The ACS implementation of the JWT token format follows the draft 9 of the JWT specification. For more information, see https://go.microsoft.com/fwlink/?LinkID=253666. Similar to SWT tokens, JWT is a compact token format that is suited for REST web services. Unlike the SWT format, JWT supports a variety of signing options. ACS supports both symmetric and asymmetric signatures for JWT tokens. The claims that are always present in ACS-issued JWT tokens are shown in the following table.
| Claim | Claim Type used JWT | Description |
|---|---|---|
Issuer |
iss |
A representation of the Access Control namespace that issued the token. The pattern for this value is https://<namespace>.accesscontrol.windows.net/ |
Audience |
aud |
The value of the scope used to request the token. This value is used to identify the intended recipient of the token. |
Not Before |
nbf |
The Epoch time before which the token is not valid. |
Expiration |
exp |
The Epoch time upon which the token expires. |
The following algorithms are supported for JWT tokens:
| Algorithm identifier in JWT header | Description |
|---|---|
HS256 |
HMAC using SHA-256 hash algorithm. For signing JWT with a symmetric key . |
RS256 |
RSA using SHA-256 hash algorithm. For signing JWT an asymmetric key, using an x509 with certificate. |
Here is an example of a JWT token:
eyJ0eXAiOiJKV1QiLCJhbGciOiJIUzI1NiJ9.eyJhdWQiOiJodHRwczovL2NvbnRvc28uY29tL3JlbHlpbmdwYXJ0eSIsImlzcyI6Imh0dHBzOi8vY29udG9zby5hY2Nlc3Njb250cm9sLndpbmRvd3MubmV0LyIsIm5iZiI6MTMzNjA2NzMzOCwiZXhwIjoxMzM2MDcwOTM4LCJuYW1laWQiOiJjbGllbnRBcHAiLCJpZGVudGl0eXByb3ZpZGVyIjoiY29udG9zby5jb20ifQ._3dZQ6cmmFgrZ_-VmOLrr7CHne3Xdko_WtE6-Je5Ihw.
JWT is composed of segments, which are delimited using ‘.’. The following table shows the decoded segments of a JWT token:
| JWT Segment | Value |
|---|---|
JWT Header |
{"typ":"JWT","alg":"HS256"} |
JWT Claim Set |
{"aud":"https://contoso.com/relyingparty","iss":"https://contoso.accesscontrol.windows.net/","nbf":1336067338,"exp":1336070938,"nameid":"clientApp","identityprovider":"contoso.com"} |
Signature |
_3dZQ6cmmFgrZ_-VmOLrr7CHne3Xdko_WtE6-Je5Ihw |
A single claim with multiple values is represented as a JSON array.

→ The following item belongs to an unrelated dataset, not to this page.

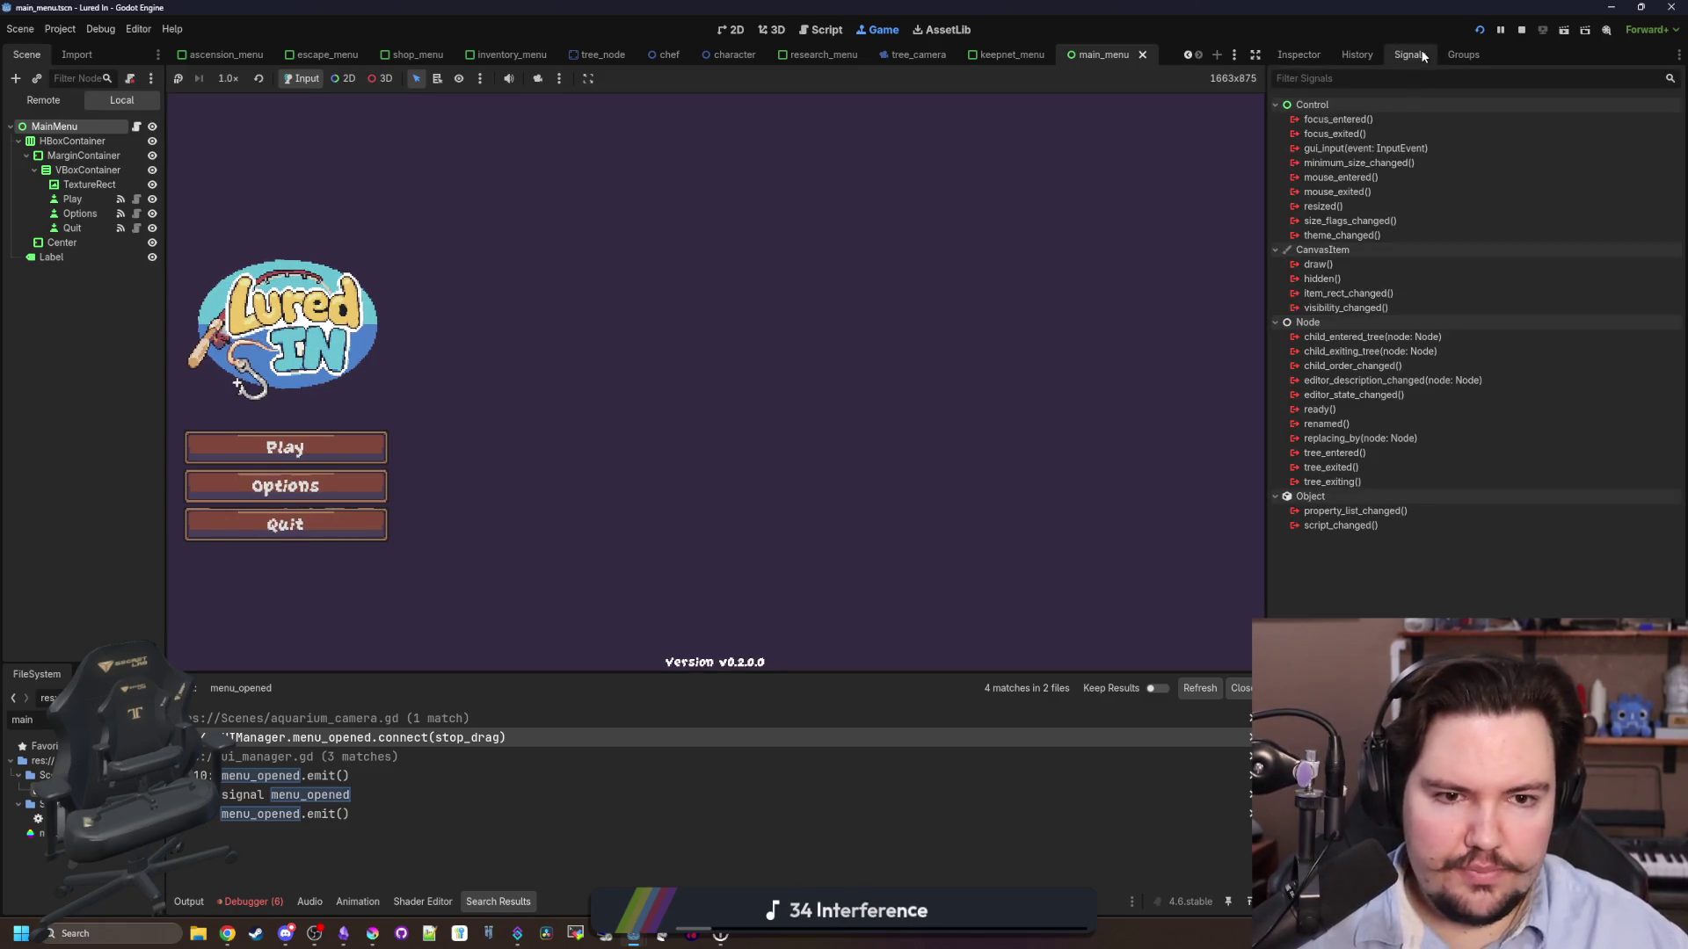
click(1477, 56)
click(1294, 135)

For example if a user is a member of multiple roles, the role claim would appear as follows:
{
"aud":"https://contoso.com/relyingparty",
"iss":"https://contoso.accesscontrol.windows.net/",
"nbf":1336067338,"exp":1336070938,
"nameid":"frankm",
"identityprovider":"contoso.com",
“role”: [ “admin”, “user” ]
}
ACS Tokens and Protocols
When a SAML 2.0, SAML 1.1, SWT, JWT token is issued, ACS uses various standard protocols to return the token to a web application or service. ACS supports the following token format/protocol combinations:
ACS can issue and return SAML 2.0 tokens over the WS-Trust and WS-Federation protocols (depending on the protocol used in the token request).
ACS can issue and return SAML 1.1 tokens over the WS-Federation and the related WS-Trust protocols (depending on the protocol used in the token request).
ACS can issue and return SWT tokens over the WS-Federation, WS-Trust, and OAuth WRAP or OAuth 2.0 protocols, (depending on the protocol used in the token request).
ACS can issue JWT tokens over the WS-Federation, WS-Trust, and or OAuth 2.0 protocols, (depending on the protocol used in the token request).